TASK STATEMENT:
Write the records out again without change. Leave the pictures behind.

Dataset entries:
________________________

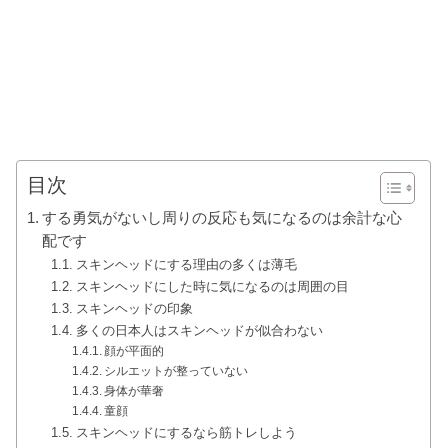
目次
する勇気がないし周りの反応も気になるのは余計な心
配です
スキンヘッドにする理由の多くは薄毛
スキンヘッドにした時に気になるのは周囲の目
スキンヘッドの印象
多くの日本人はスキンヘッドが似合わない
顔が平面的
シルエットが整っていない
身体が華奢
童顔
スキンヘッドにするなら筋トレしよう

________________________

WORKED SOLUTION:
目次
する勇気がないし周りの反応も気になるのは余計な心
配です
スキンヘッドにする理由の多くは薄毛
スキンヘッドにした時に気になるのは周囲の目
スキンヘッドの印象
多くの日本人はスキンヘッドが似合わない
顔が平面的
シルエットが整っていない
身体が華奢
童顔
スキンヘッドにするなら筋トレしよう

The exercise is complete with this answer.